Though initially trained as a painter, William Wegman is best known for his conceptually-driven photographs and videos featuring dogs. An early adopter of video as an artistic medium, Wegman continues to make work that is equally distinguished by its experimentation while simultaneously appealing to a broad audience.
After adopting a Weimeraner named Man Ray in the early 1970s, he embarked on what he describes as a "long and fruitful collaboration" with the canine, featuring his dog in humorous, often contrived scenarios. After Man Ray's death, Wegman's second dog, Fay Ray, and her offspring became the central characters in his work.
Wegman was included in seminal exhibitions of conceptual art such as Live in Your Head: When Attitudes Become Form at the Kunsthalle Bern in 1969 and Documenta V, both curated by Harald Szeemann, and in notable publications like Lucy Lippard's 1973 book Six Years: The Dematerialization of the Art Object and in several issues of the notable artist-run magazine Avalanche in the 1970s.

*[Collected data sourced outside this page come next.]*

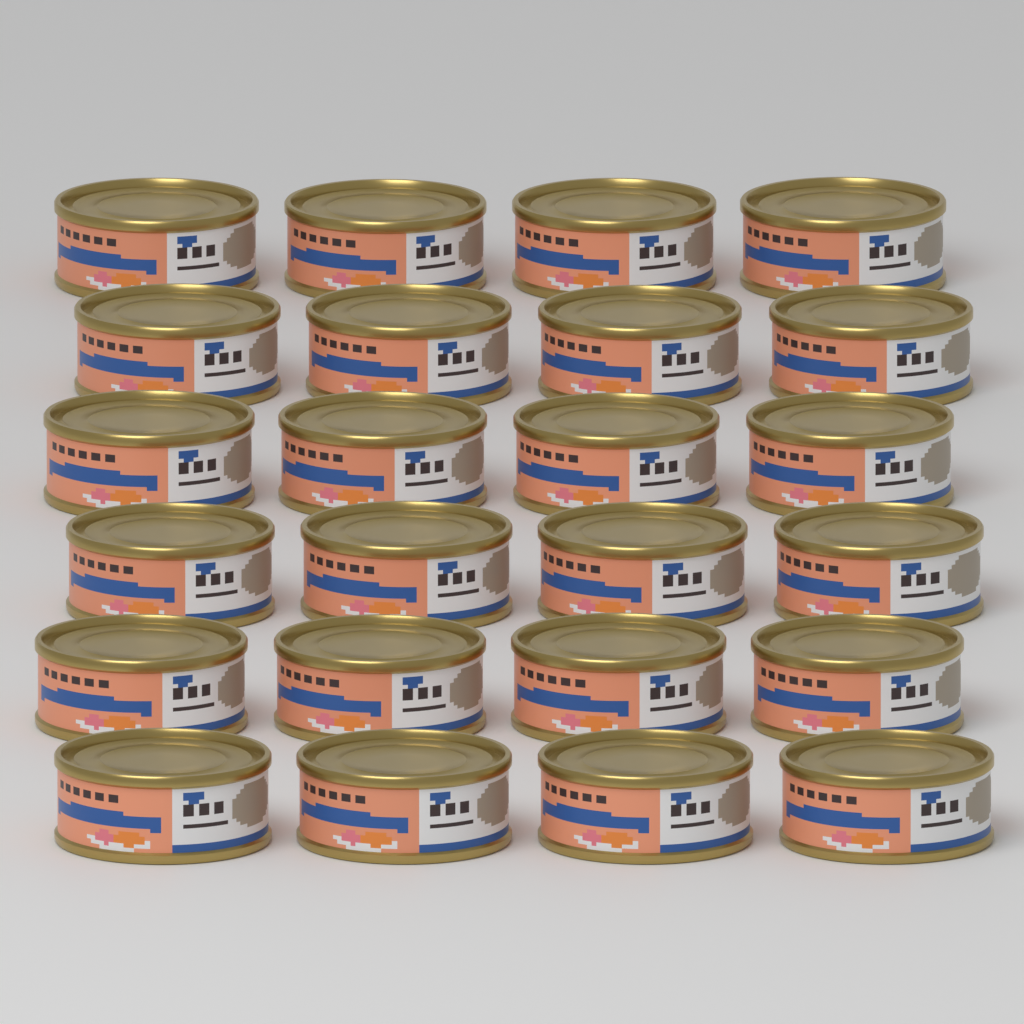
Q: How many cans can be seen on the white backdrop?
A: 24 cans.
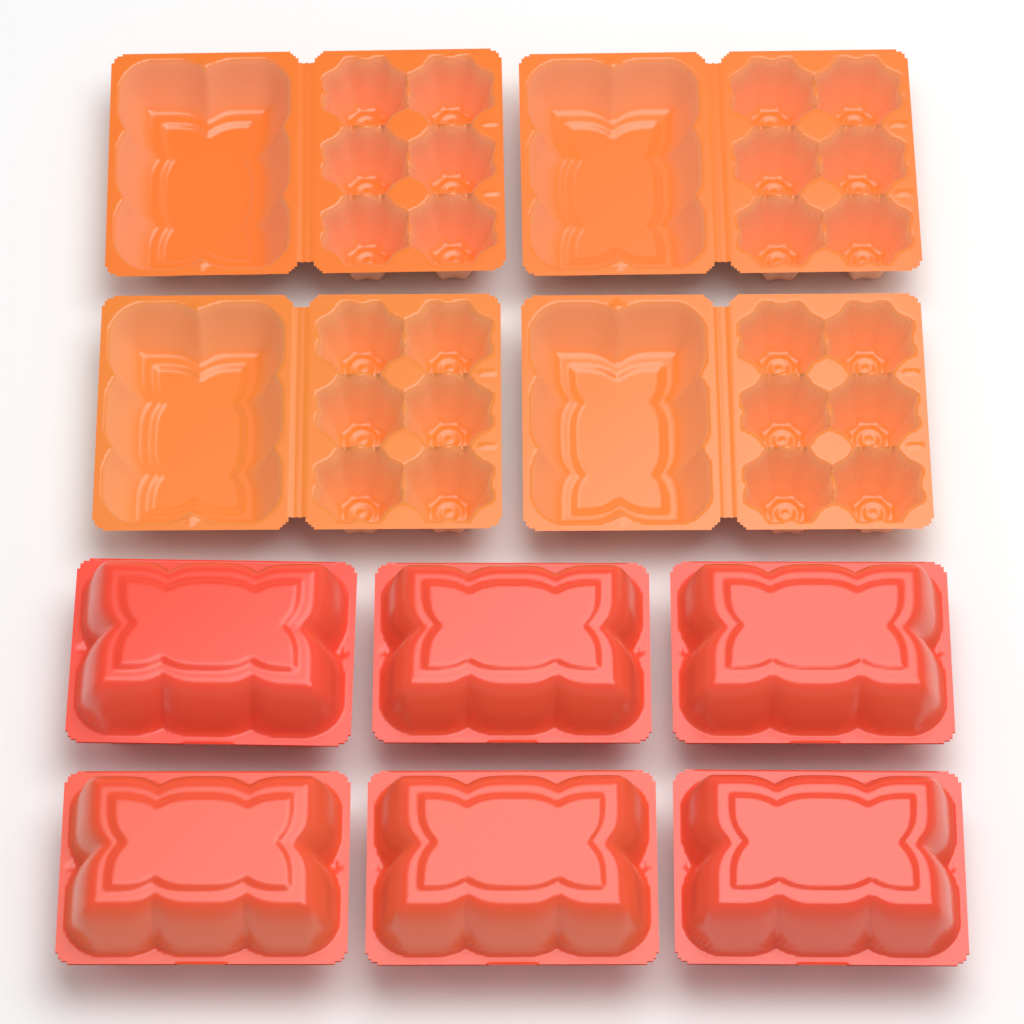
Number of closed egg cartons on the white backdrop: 6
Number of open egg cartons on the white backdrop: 4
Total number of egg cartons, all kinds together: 10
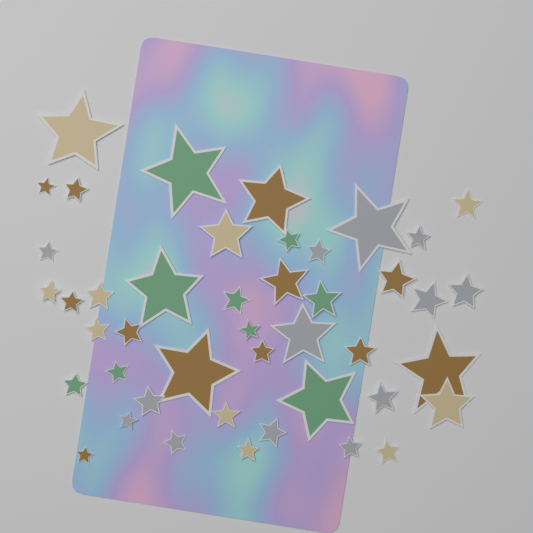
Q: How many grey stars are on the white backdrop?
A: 13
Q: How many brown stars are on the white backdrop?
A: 12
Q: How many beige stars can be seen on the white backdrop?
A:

Wegman's work has been exhibited extensively throughout the United States and abroad, including the 1973 Whitney Annual and the Whitney Biennial in 1981 and 1989. He has been the subject of numerous retrospectives, including William Wegman: Paintings, Drawings, Photographs, Videotapes (Abrams) in 1990, a 20-year survey of his work presented at the Kunstmuseum Lucerne as well as shows at the ICA London, the Stedelijk Museum, the Frankfurt Kunstverein, the Centre Pompidou, the ICA Boston, the Whitney Museum, and the Contemporary Arts Museum in Houston. A more recent retrospective, William Wegman: Funney/Strange (Yale), traveled to the Brooklyn Museum, the Smithsonian American Art Museum, the Norton Museum of Art, and the Wexner Center in 2006.
A retrospective, William Wegman: Hello Nature (catalog: Prestell), began at the Bowdoin College Museum of Art in 2012, will travel to Artipelag in Sweden in 2013.